After the crisis: Is 2020 the year when Welsh civil society takes centre stage?

Matthew Mathias, ERS Cymru Campaigns and Projects Officer

Posted on the 16th April 2020

In 2018, I was asked by colleagues in Electoral Reform Society Scotland to chair a panel at a conference called Democracy 21. It was built around a pretty simple premise: people should have the collective power to make good things happen for themselves and their communities and also use that power to stop bad things happening. 

Nearly 500 people attended, including academics and legislators. But primarily it represented the strength of Scotland’s civil society. It was packed with community groups, activists, community organisers, artists and creators who were there to discuss the challenges that democracy was up against.

It obviously made me think about civil society in Wales. Our impact, our involvement, and could we compare? 

Historically there may have already been a reasonably coherent civil society in Scotland, as they had stronger institutions even before their Parliament was reconvened in 1999. Of course, in Wales we have also had a civil society. If you look at active community groups in the post-war years up until the eighties, it was a very strong one. But would we really be able to call it a distinctly Welsh civil society?

Devolution for both nations have developed their respective civil societies further. Say what you like, but our institutions are not only closer to the people they seek to represent in distance, but in our opportunity to influence them.

(Outline records for named regions)
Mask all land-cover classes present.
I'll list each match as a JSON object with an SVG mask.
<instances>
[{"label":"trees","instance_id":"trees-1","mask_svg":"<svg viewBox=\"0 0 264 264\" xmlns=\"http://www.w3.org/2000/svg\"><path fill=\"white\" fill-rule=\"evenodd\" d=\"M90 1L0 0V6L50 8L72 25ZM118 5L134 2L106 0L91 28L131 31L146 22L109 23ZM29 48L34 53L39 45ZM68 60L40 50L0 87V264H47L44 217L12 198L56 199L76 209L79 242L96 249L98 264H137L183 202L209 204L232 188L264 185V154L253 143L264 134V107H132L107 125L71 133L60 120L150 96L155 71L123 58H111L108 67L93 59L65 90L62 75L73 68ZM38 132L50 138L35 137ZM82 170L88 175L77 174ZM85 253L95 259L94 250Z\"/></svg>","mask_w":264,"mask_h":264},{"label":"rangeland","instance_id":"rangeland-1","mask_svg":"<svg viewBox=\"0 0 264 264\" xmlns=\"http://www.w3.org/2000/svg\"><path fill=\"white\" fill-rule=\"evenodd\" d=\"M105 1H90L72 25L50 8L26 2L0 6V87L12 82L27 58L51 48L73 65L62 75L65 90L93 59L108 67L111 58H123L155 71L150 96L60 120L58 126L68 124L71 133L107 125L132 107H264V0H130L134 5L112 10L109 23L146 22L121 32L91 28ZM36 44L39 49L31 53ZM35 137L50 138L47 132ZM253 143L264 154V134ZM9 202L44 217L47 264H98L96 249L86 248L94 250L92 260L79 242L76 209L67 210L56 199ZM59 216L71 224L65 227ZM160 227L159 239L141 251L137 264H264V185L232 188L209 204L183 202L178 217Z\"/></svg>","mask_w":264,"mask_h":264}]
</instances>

◆ EXERCISE DETAILS ◆
Set down the stretch of the post on Welsh civil society from "Posted on the" through "bad things happening.", word for word.

◆ RESULT OF THIS TASK ◆
Posted on the 16th April 2020

In 2018, I was asked by colleagues in Electoral Reform Society Scotland to chair a panel at a conference called Democracy 21. It was built around a pretty simple premise: people should have the collective power to make good things happen for themselves and their communities and also use that power to stop bad things happening.